[Opening INFORMATION SHOWN section]

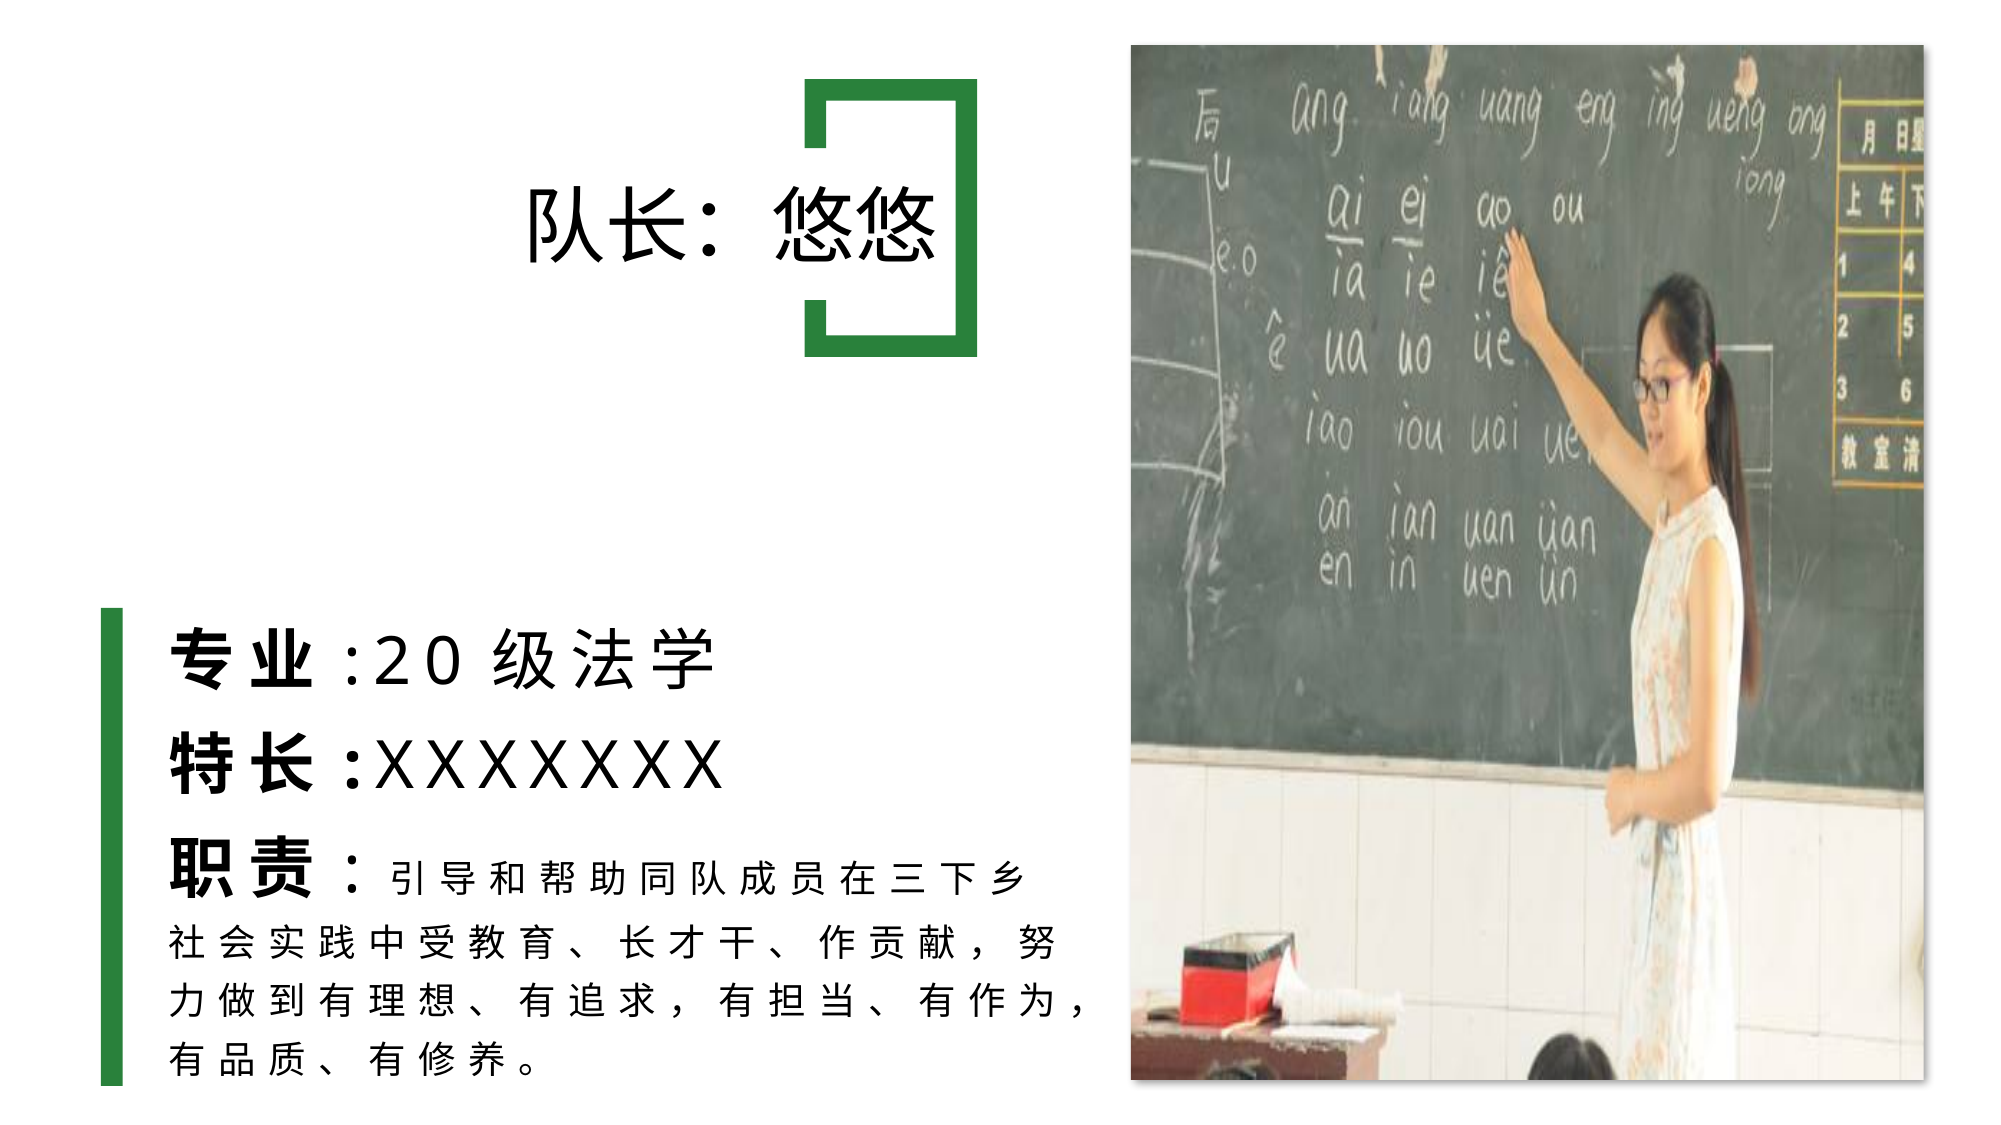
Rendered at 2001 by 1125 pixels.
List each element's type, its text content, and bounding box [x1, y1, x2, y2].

text_box [100, 607, 124, 1087]
text_box 专业:20级法学 特长:XXXXXXX 职责:引导和帮助同队成员在三下乡社会实践中受教育、长才干、作贡献，努力做到有理想、有追求，有担当、有作为，有品质、有修养。 [154, 586, 1085, 1089]
text_box [1130, 45, 1925, 1080]
text_box [804, 78, 978, 358]
text_box 队长：悠悠 [507, 165, 954, 281]
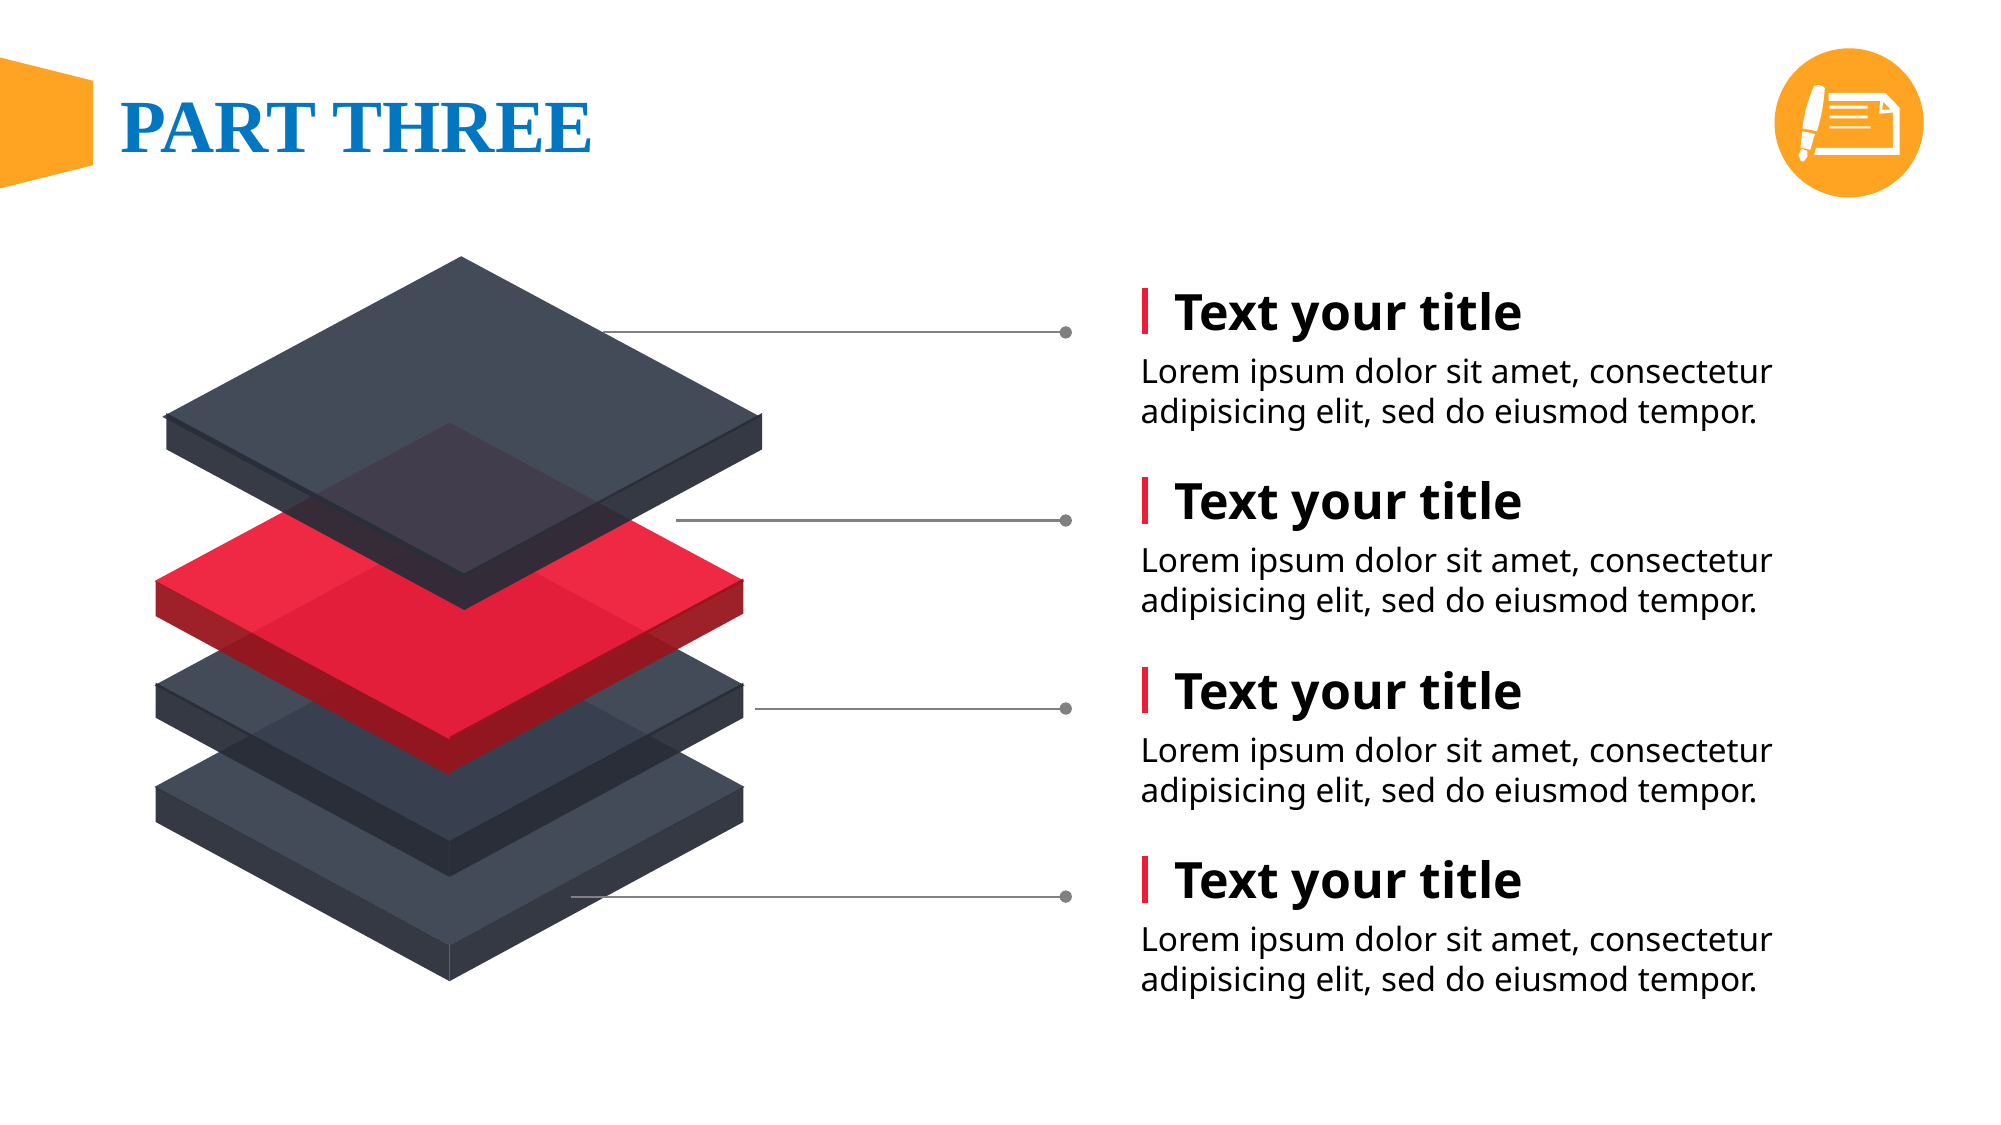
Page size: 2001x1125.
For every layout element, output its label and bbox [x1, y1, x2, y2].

text_box [1125, 462, 1951, 629]
text_box [1125, 652, 1951, 818]
text_box [1125, 841, 1951, 1008]
text_box [154, 256, 763, 982]
text_box [1125, 273, 1951, 439]
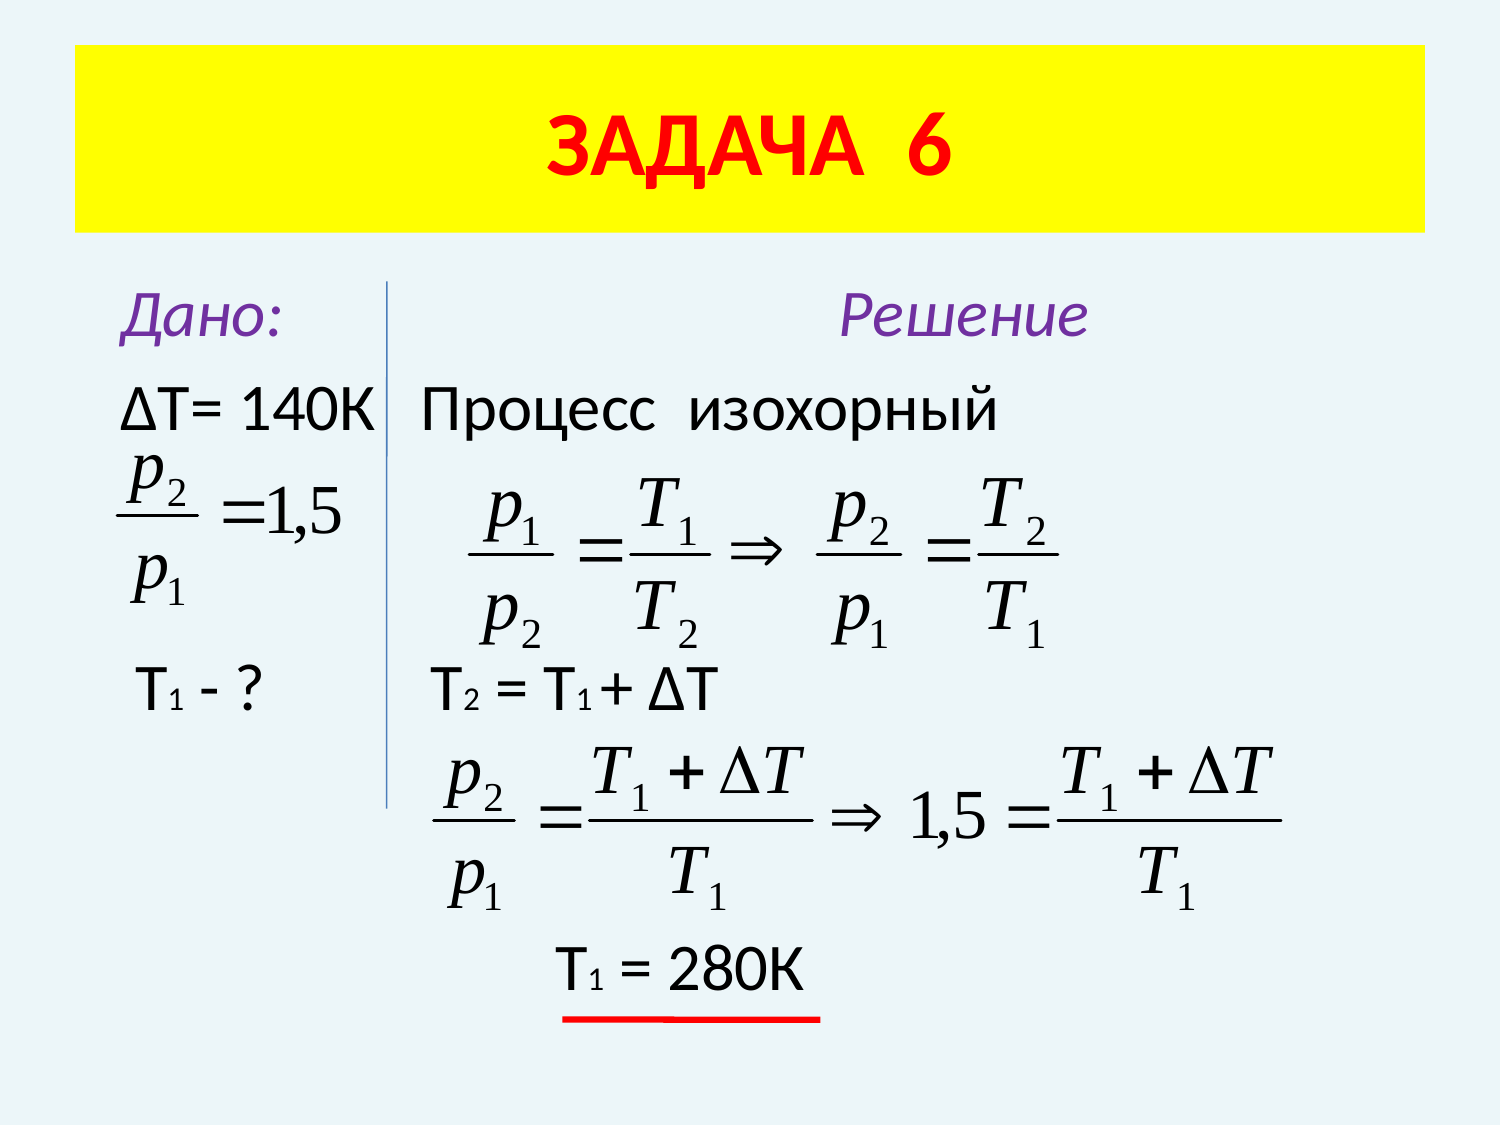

[Closing INFORMATION SHOWN section]

## ASSIGNMENT
Every line above must be printed again exactly, pictures excluded.

## OUTPUT FOR THIS TASK
Rendered at 2001 by 1125 pixels.
List each element's type, its text content, and bounding box [x1, y1, x2, y2].

text_box [100, 607, 124, 1087]
text_box 专业:20级法学 特长:XXXXXXX 职责:引导和帮助同队成员在三下乡社会实践中受教育、长才干、作贡献，努力做到有理想、有追求，有担当、有作为，有品质、有修养。 [154, 586, 1085, 1089]
text_box [1130, 45, 1925, 1080]
text_box [804, 78, 978, 358]
text_box 队长：悠悠 [507, 165, 954, 281]
Page size: 2001x1125.
For every layout element, output its label and bbox [x1, y1, x2, y2].

text_box [1125, 462, 1951, 629]
text_box [1125, 652, 1951, 818]
text_box [1125, 841, 1951, 1008]
text_box [154, 256, 763, 982]
text_box [1125, 273, 1951, 439]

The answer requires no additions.